The number xy is such that three times the sum of it's digits is less than the value of the number by 8. When the digits are reversed the value of the number increases by 9.find the number
3(x+y) = 10x+y - 8
10y+x = 10x+y + 9
so now just solve as usual.
3(x+y) + 8 = 10 x + y
10 y + x = 9 + 10 x + y
3 x + 3 y = 10 x + y - 8
9 y - 9 x = 9
- 7 x + 2 y = -8
-9 x + 9 y = 9
-63 x + 18 y = -72
-18 x + 18 y = 18
--------------------------- subtract
-45 x +0 = -90
x = 2
-7 (2) + 2 y = -8
-14 + 2y = -8
2 y = 6
y = 3
so at last
23
Let's break down the problem step by step to find the value of the number.

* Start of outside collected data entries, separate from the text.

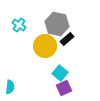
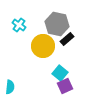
yellow circle: moved 2 px left
purple square: moved 1 px right, 2 px up
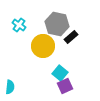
black rectangle: moved 4 px right, 2 px up
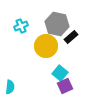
cyan cross: moved 2 px right, 1 px down; rotated 32 degrees clockwise
yellow circle: moved 3 px right
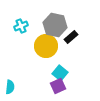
gray hexagon: moved 2 px left, 1 px down
purple square: moved 7 px left
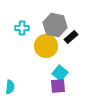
cyan cross: moved 1 px right, 2 px down; rotated 24 degrees clockwise
purple square: rotated 21 degrees clockwise
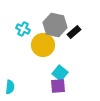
cyan cross: moved 1 px right, 1 px down; rotated 24 degrees clockwise
black rectangle: moved 3 px right, 5 px up
yellow circle: moved 3 px left, 1 px up
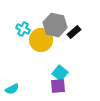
yellow circle: moved 2 px left, 5 px up
cyan semicircle: moved 2 px right, 2 px down; rotated 56 degrees clockwise
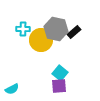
gray hexagon: moved 1 px right, 4 px down
cyan cross: rotated 24 degrees counterclockwise
purple square: moved 1 px right
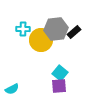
gray hexagon: rotated 20 degrees counterclockwise
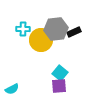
black rectangle: rotated 16 degrees clockwise
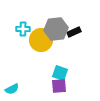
cyan square: rotated 21 degrees counterclockwise
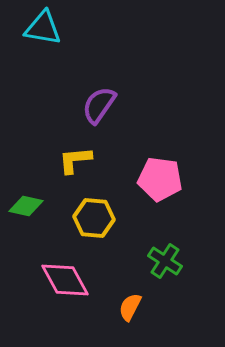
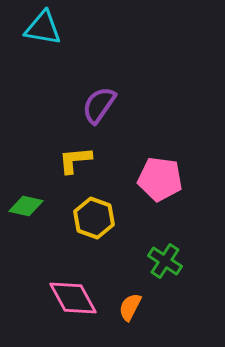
yellow hexagon: rotated 15 degrees clockwise
pink diamond: moved 8 px right, 18 px down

Step 1: Understanding the problem
We are given a two-digit number, xy, where x is the tens digit and y is the units digit. We are also given two conditions:
1. Three times the sum of its digits is less than the value of the number by 8. This can be expressed as 3(x + y) = 10x + y - 8.
2. When the digits are reversed, the value of the number increases by 9. This can be expressed as 10y + x = 10x + y + 9.
Step 2: Solving the equations
Let's solve these two equations to find the values of x and y.
Equation 1: 3(x + y) = 10x + y - 8
Expanding this equation, we get:
3x + 3y = 10x + y - 8
Bringing similar terms together, we have:
3x - 10x + 3y - 1y = -8
Simplifying further:
-7x + 2y = -8 --> equation A
Equation 2: 10y + x = 10x + y + 9
Expanding this equation, we get:
10y - y = 10x - x + 9
Simplifying, we have:
9y = 9x + 9
Dividing both sides by 9, we get:
y = x + 1 --> equation B
Step 3: Substituting the value of y in equation A
Now let's substitute the value of y (from equation B) into equation A to solve for x.
-7x + 2(x + 1) = -8
-7x + 2x + 2 = -8
Combining like terms, we have:
-5x + 2 = -8
Subtracting 2 from both sides, we get:
-5x = -10
Dividing both sides by -5, we have:
x = 2
Step 4: Finding the value of y
Now that we have found x, we can substitute its value into equation B to find y.
y = x + 1
y = 2 + 1
y = 3
Therefore, the value of the number xy is 23.